PROBLEM REQUIREMENTS: Nothing in the entries should change; repeat them exactly.
%%
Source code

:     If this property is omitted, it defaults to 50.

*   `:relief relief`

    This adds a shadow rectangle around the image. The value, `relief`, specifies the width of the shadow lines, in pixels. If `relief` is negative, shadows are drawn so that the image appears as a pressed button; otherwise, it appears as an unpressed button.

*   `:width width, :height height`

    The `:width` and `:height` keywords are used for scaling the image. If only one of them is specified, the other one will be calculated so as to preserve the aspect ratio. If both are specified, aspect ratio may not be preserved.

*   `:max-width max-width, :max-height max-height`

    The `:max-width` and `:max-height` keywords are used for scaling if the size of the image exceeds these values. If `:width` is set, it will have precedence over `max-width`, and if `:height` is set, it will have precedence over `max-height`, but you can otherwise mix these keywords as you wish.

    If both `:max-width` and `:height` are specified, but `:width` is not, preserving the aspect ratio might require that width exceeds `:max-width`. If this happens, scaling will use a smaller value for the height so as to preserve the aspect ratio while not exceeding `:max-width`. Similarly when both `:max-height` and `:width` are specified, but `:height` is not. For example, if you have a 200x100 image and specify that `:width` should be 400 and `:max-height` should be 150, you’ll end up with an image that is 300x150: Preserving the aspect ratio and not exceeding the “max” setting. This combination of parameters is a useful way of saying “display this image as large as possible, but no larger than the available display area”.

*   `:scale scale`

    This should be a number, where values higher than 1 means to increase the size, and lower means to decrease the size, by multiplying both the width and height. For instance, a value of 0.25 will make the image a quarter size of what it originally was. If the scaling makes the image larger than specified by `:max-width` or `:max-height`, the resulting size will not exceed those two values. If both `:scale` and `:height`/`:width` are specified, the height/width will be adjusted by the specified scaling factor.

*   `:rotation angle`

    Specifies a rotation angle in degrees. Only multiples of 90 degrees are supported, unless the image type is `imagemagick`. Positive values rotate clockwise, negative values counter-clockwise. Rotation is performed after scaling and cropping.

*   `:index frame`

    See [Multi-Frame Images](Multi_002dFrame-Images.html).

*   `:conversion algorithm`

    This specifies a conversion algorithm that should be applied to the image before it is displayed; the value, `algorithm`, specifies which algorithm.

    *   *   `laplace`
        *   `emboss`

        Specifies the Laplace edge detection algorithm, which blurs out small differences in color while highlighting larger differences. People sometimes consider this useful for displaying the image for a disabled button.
%%
SOLUTION BELOW:
Source code

:     If this property is omitted, it defaults to 50.

*   `:relief relief`

    This adds a shadow rectangle around the image. The value, `relief`, specifies the width of the shadow lines, in pixels. If `relief` is negative, shadows are drawn so that the image appears as a pressed button; otherwise, it appears as an unpressed button.

*   `:width width, :height height`

    The `:width` and `:height` keywords are used for scaling the image. If only one of them is specified, the other one will be calculated so as to preserve the aspect ratio. If both are specified, aspect ratio may not be preserved.

*   `:max-width max-width, :max-height max-height`

    The `:max-width` and `:max-height` keywords are used for scaling if the size of the image exceeds these values. If `:width` is set, it will have precedence over `max-width`, and if `:height` is set, it will have precedence over `max-height`, but you can otherwise mix these keywords as you wish.

    If both `:max-width` and `:height` are specified, but `:width` is not, preserving the aspect ratio might require that width exceeds `:max-width`. If this happens, scaling will use a smaller value for the height so as to preserve the aspect ratio while not exceeding `:max-width`. Similarly when both `:max-height` and `:width` are specified, but `:height` is not. For example, if you have a 200x100 image and specify that `:width` should be 400 and `:max-height` should be 150, you’ll end up with an image that is 300x150: Preserving the aspect ratio and not exceeding the “max” setting. This combination of parameters is a useful way of saying “display this image as large as possible, but no larger than the available display area”.

*   `:scale scale`

    This should be a number, where values higher than 1 means to increase the size, and lower means to decrease the size, by multiplying both the width and height. For instance, a value of 0.25 will make the image a quarter size of what it originally was. If the scaling makes the image larger than specified by `:max-width` or `:max-height`, the resulting size will not exceed those two values. If both `:scale` and `:height`/`:width` are specified, the height/width will be adjusted by the specified scaling factor.

*   `:rotation angle`

    Specifies a rotation angle in degrees. Only multiples of 90 degrees are supported, unless the image type is `imagemagick`. Positive values rotate clockwise, negative values counter-clockwise. Rotation is performed after scaling and cropping.

*   `:index frame`

    See [Multi-Frame Images](Multi_002dFrame-Images.html).

*   `:conversion algorithm`

    This specifies a conversion algorithm that should be applied to the image before it is displayed; the value, `algorithm`, specifies which algorithm.

    *   *   `laplace`
        *   `emboss`

        Specifies the Laplace edge detection algorithm, which blurs out small differences in color while highlighting larger differences. People sometimes consider this useful for displaying the image for a disabled button.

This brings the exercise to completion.